ACTE IV SCÉNE 5 « BURIDAN. - Marguerite, tu oublies nos conventions?
MARGUERITE. - Je t'ai promis de te faire ministre, et j’ai tenu parole; tu m'avais promis de me laisser Gaultier; or tu exiges qu'il parte !
BURIDAN. - Nous avons dit : « À nous deux la France », et non : «A nous trois »; ce jeune homme serait en tiers dans le pouvoir et les secrets, c'est impossible!
MARGUERITE. - Cela sera pourtant.
BURIDAN. - As-tu oublié que tu étais en ma puissance?
MARGUERITE. - Oui, hier que tu n'étais que Buridan prisonnier, non aujourd'hui que tu es Lyonnet de Bournonville, premier ministre.
BURIDAN. - Comment cela ?
MARGUERITE. - Tu ne peux pas me perdre sans te perdre toi-même.
BURIDAN. - Cela m'aurait-il arrêté hier ?

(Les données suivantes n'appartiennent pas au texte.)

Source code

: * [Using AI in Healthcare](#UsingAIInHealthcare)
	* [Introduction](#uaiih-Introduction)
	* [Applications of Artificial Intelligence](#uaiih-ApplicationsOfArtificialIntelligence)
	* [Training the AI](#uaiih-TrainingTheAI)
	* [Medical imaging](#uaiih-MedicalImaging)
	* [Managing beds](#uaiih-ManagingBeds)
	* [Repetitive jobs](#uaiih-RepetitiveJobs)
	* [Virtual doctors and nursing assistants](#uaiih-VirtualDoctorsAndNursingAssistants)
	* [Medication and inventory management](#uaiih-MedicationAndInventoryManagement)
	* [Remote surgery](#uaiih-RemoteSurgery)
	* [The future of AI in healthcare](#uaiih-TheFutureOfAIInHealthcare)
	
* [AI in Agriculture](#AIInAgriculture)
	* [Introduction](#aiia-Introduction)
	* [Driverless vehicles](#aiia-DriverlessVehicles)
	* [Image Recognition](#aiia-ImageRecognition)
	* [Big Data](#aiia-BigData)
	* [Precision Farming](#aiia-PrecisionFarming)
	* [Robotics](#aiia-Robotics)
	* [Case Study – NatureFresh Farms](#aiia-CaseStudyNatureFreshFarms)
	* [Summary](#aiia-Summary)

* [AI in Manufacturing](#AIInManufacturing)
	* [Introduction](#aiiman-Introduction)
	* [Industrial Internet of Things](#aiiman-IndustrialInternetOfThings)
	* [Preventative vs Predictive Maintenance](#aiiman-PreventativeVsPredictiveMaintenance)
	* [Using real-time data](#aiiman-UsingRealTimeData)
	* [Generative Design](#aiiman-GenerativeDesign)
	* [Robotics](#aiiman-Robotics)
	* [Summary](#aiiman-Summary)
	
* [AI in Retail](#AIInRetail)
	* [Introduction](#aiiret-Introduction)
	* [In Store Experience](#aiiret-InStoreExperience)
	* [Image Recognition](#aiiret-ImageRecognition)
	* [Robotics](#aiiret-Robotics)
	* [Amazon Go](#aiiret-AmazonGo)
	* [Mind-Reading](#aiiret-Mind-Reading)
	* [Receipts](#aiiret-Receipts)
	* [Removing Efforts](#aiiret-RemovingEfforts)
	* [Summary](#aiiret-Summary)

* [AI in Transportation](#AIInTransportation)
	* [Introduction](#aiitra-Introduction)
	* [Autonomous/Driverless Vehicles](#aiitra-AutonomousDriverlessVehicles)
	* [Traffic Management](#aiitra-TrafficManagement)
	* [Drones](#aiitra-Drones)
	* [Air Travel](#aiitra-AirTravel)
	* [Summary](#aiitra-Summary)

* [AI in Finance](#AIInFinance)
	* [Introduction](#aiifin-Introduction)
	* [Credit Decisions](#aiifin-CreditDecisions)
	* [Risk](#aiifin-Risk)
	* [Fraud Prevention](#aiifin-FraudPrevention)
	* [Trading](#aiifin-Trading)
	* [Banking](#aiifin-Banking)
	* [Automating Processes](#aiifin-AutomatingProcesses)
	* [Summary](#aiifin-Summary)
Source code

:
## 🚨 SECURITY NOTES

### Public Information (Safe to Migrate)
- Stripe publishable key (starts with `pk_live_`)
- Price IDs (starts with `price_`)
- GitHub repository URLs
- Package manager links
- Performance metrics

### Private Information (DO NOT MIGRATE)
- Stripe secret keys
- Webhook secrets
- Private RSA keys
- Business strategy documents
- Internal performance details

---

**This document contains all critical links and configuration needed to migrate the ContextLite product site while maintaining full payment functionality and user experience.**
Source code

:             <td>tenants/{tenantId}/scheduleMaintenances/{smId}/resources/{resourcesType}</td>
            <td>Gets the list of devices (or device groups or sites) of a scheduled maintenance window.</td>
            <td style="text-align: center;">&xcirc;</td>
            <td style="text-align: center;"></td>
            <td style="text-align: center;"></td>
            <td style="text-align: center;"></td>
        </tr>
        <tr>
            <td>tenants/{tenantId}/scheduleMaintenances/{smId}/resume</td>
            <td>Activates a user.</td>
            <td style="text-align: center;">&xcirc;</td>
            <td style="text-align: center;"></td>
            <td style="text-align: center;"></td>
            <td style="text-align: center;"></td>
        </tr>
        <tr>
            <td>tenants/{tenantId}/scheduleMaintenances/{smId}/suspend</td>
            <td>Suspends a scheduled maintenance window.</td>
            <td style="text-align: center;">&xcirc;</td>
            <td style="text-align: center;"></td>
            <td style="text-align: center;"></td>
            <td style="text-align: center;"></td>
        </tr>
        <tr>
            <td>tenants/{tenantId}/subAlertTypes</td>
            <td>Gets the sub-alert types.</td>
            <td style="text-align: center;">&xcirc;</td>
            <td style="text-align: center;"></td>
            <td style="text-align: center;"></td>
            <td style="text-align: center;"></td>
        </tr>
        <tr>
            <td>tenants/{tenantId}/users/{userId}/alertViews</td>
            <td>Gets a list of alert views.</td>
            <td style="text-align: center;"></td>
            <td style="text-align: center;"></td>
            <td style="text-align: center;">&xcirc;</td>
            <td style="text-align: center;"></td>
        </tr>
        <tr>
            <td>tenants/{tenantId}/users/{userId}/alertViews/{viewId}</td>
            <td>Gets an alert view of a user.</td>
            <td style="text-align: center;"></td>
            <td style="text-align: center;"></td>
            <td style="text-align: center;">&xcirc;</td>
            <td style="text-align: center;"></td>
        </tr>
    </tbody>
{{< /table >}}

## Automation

MARGUERITE. - Cela t'arrêtera aujourd'hui. Hier, tu avais tout à gagner et rien à perdre que la vie... Aujourd'hui, avec la vie, tu as à perdre honneurs, rang, fortune, richesses, pouvoir... Tu tomberais de trop haut, n'est-ce pas? pour que l'espoir de me briser dans ta chute te décide à te précipiter ! Nous sommes arrivés ensemble au faîte d'une montagne escarpée et glissante; crois-moi, Buridan, soutenons-nous l'un l'autre, plutôt que de nous menacer tous deux.
BURIDAN. - Tu l'aimes donc bien ?
MARGUERITE. - Plus que ma vie.
BURIDAN. - L'amour dans le cœur de Marguerite ! j'aurais cru qu'on pouvait le presser et le tordre sans qu'il en sortît un seul sentiment humain... Tu es au-dessous de ce que j'espérais de toi. Si nous voulons, Marguerite, que rien n'arrête notre volonté où nous lui dirons d'aller, il faut que cette volonté soit assez forte pour briser sur sa route tout ce qu'elle rencontrera, sans coûter une larme à nos yeux, un regret a notre cœur... Nous sommes devenus des choses qui gouvernent, et non des créatures qui s'attendrissent. Oh ! malheur, malheur à toi, Marguerite ! je te croyais un démon, et tu n'es qu'un ange déchu.